Помещичий дом в Пустых Лонках имел два крыла в виде небольших башенок, увенчанных куполами. Крытые дранкой, купола эти поросли мхом. В правом крыле жила и умерла тетя Михася, в левом, наверху, под самым куполом, была комната Анджея, обычно битком набитая варшавскими гостями. Внизу, в первом этаже, помещалась часовня с отдельным входом из парка. В прежние времена ее отворяли только в особо торжественных случаях — для крестин или венчания. Теперь же, с тех пор как разразилась война, часовня была открыта весь день. Сюда приходили и беженцы и местные жители. После полудня начинались молебствия под предводительством энергичных и набожных старушек. По вечерам — а в шесть часов уже вечерело — часовенка наполнялась людьми; лица их, невзрачные и бледные, расплывались в колеблющемся свете свечей.

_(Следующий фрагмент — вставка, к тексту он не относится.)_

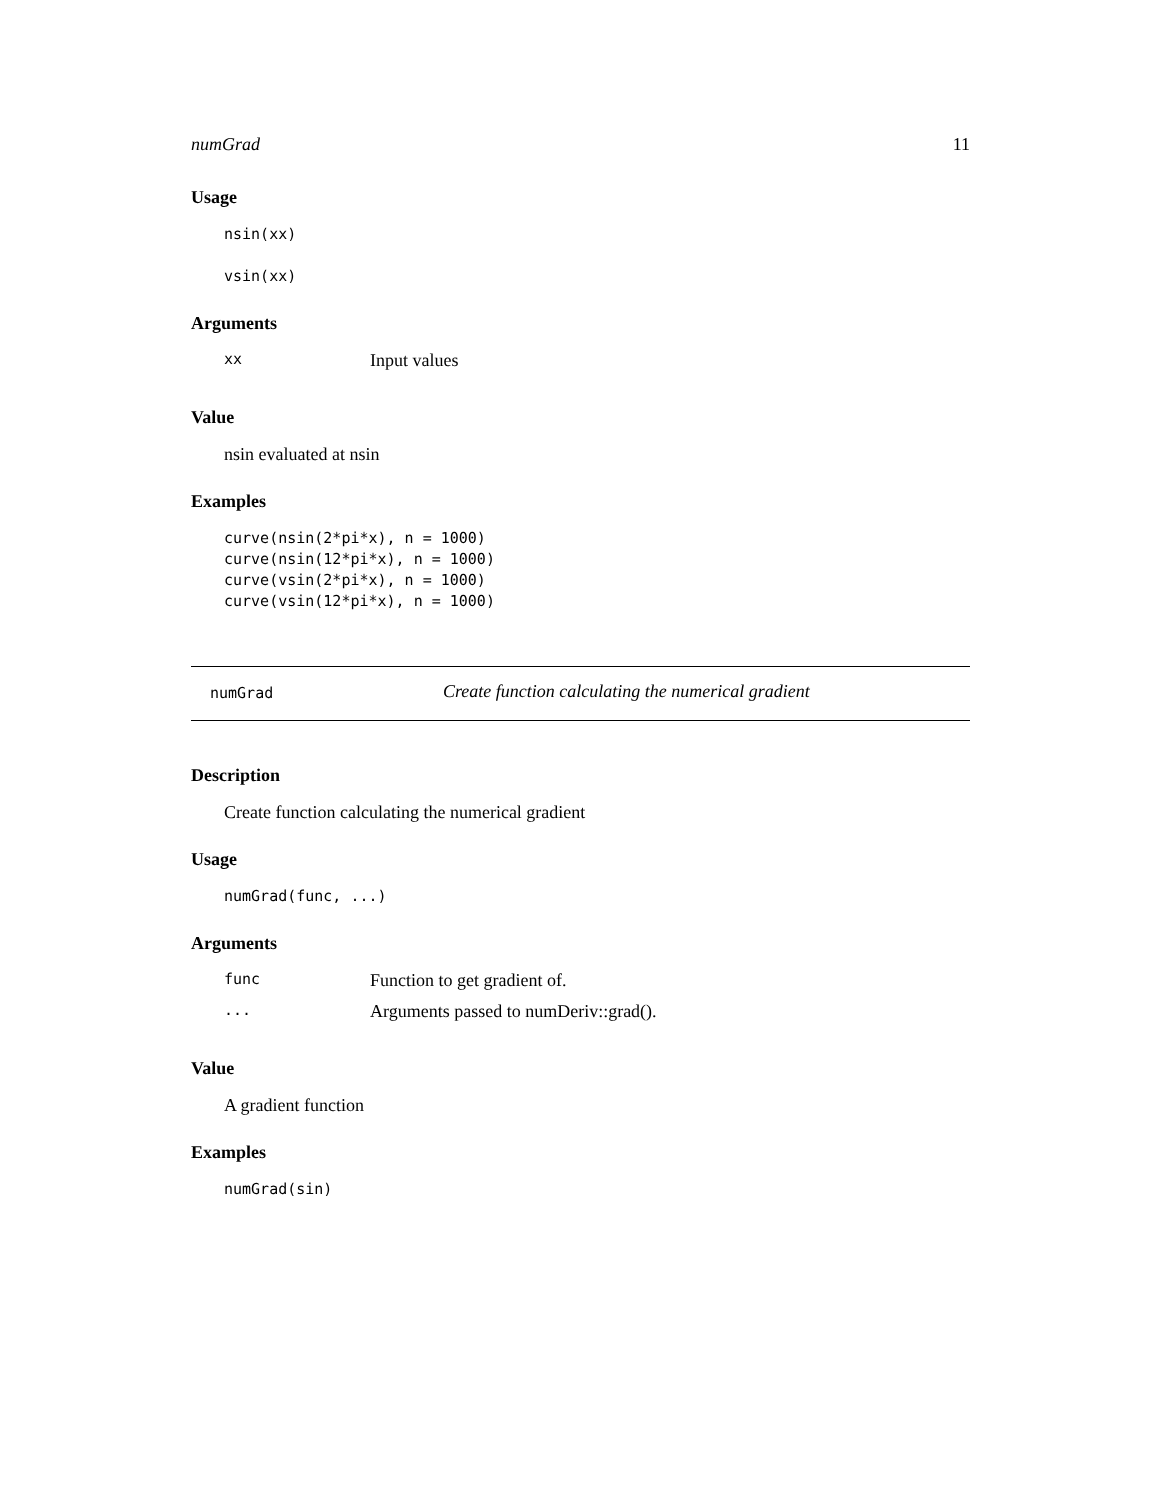numGrad 11
Usage
nsin(xx) vsin(xx)
Arguments
| xx | Input values |
Value
nsin evaluated at nsin
Examples
curve(nsin(2*pi*x), n = 1000) curve(nsin(12*pi*x), n = 1000) curve(vsin(2*pi*x), n = 1000) curve(vsin(12*pi*x), n = 1000)
numGrad Create function calculating the numerical gradient
Description
Create function calculating the numerical gradient
Usage
numGrad(func, ...)
Arguments
| func | Function to get gradient of. |
| ... | Arguments passed to numDeriv::grad(). |
Value
A gradient function
Examples
numGrad(sin)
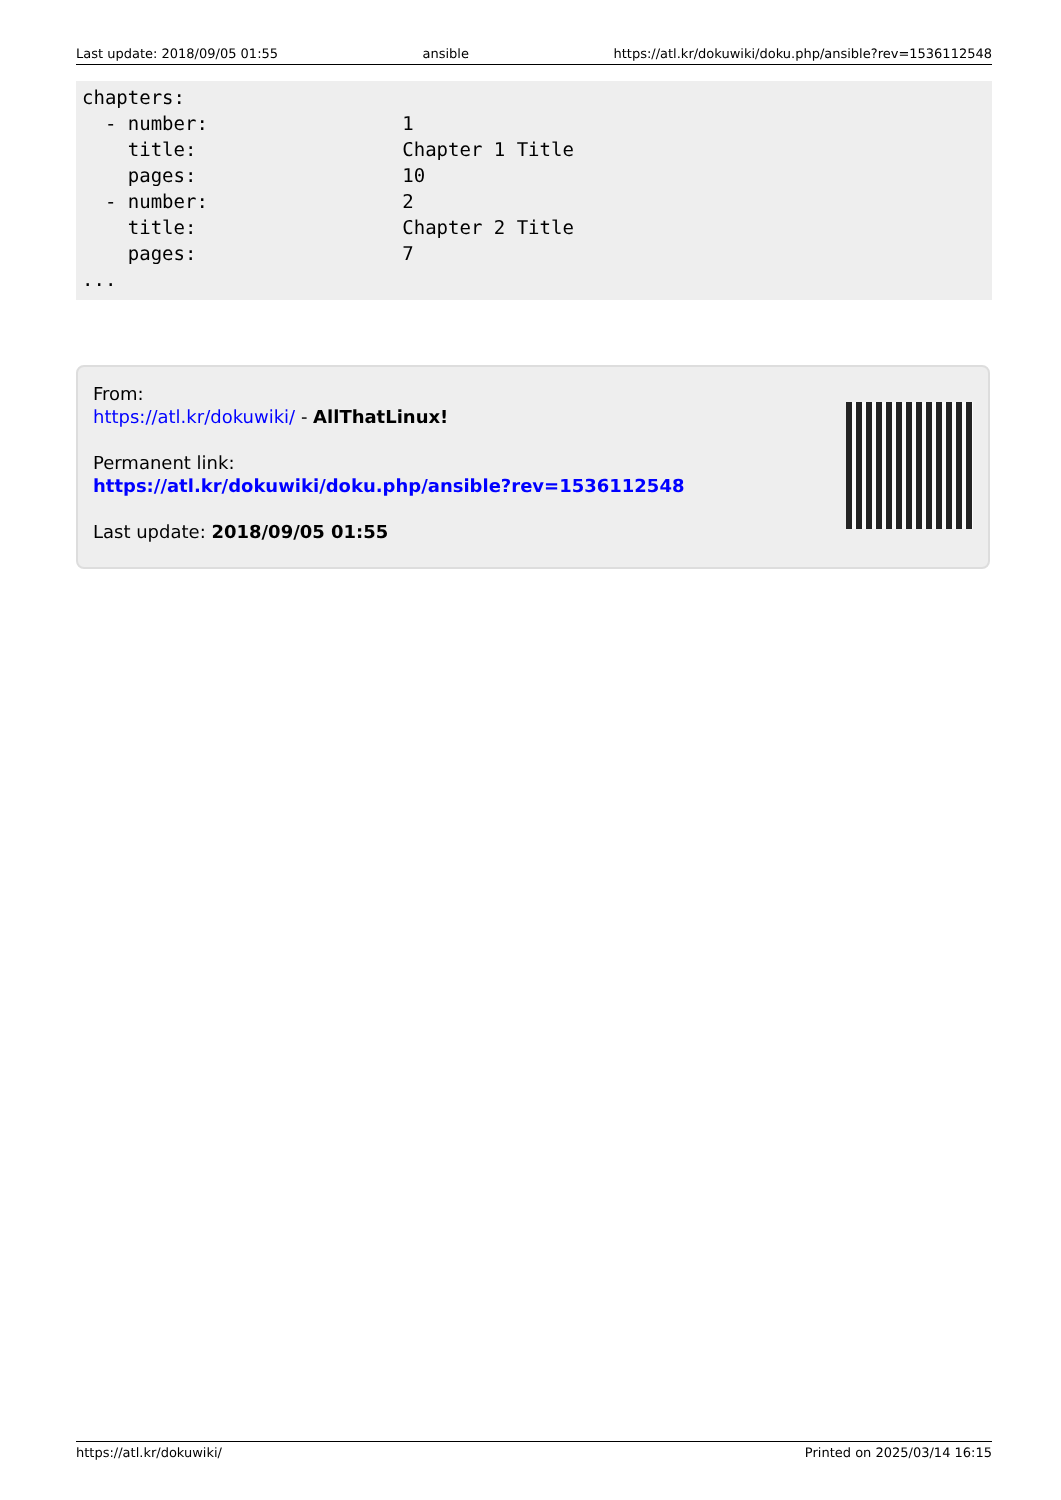Last update: 2018/09/05 01:55 ansible https://atl.kr/dokuwiki/doku.php/ansible?rev=1536112548
chapters:
  - number:                 1
    title:                  Chapter 1 Title
    pages:                  10
  - number:                 2
    title:                  Chapter 2 Title
    pages:                  7
...
From:
https://atl.kr/dokuwiki/ - AllThatLinux!
Permanent link:
https://atl.kr/dokuwiki/doku.php/ansible?rev=1536112548
Last update: 2018/09/05 01:55
https://atl.kr/dokuwiki/ Printed on 2025/03/14 16:15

Здесь же возникла и сразу стала очень популярной молитва, полная обращений к богу, соответствующих трагическим обстоятельствам. В ней с легкостью отрекались от всего, что дала Польше независимость. Казалось, что пожилые жрицы испытывают даже удовольствие, взывая: «Удостой нас, господи, верни нам отчизну и свободу!» Эти слова напоминали им далекую молодость, когда родина еще не знала свободы. Но для молодых людей подобная мольба была непереносима. Анджей, забредший сюда в первый же день по приезде, не мог этого слышать. К огорчению набожных старушек, он демонстративно покинул святую обитель в самый разгар богослужения.
Тем не менее эти сборища в усадебной часовне не давали ему покоя. Анджей не входил в часовню — бродил поблизости, под высокими кронами знакомых с детства старых дубов и лип. Сейчас они напомнили Анджею о последней летней экскурсии. Казалось, от нее отделяют годы, а ведь в действительности прошло всего лишь несколько недель. Анджей остро переживал свое одиночество. Он избегал Геленки — с ней были связаны воспоминания об ушедших навсегда летних счастливых днях; ее, почему-то только ее, Анджей винил за это странное исчезновение отца.
Он никогда больше не сидел на крыльце дома, боялся отдаться своим неопределенным мечтаниям, теперь таким неуместным. Скрытый в тени больших деревьев, он смотрел на освещенную дверь часовенки и все никак не мог примириться с мыслью, что только это теперь и осталось людям. Анджей не мог бы выразить мысли, теснившиеся в его голове. Они были неясные и уводили его далеко от действительности. Просто-напросто он еще не отдавал себе отчета в том, что произошло, и не умел, разумеется, определить свое отношение к этому. Знал только, что не может слушать беспомощные, плаксивые слова молитвы. Нечто совсем иное занимает его. Но что именно?
Ромек решал все вопросы легко, хотя, может, и по-детски. Он собрался «в дорогу», словно не было на свете ничего легче и проще.
— Куда же ты поедешь? — спрашивал Анджей, встретившись с Ромеком возле часовни в один из теплых осенних вечеров.
— Еще не знаю, — сказал Ромек, — но здесь я ответа не найду.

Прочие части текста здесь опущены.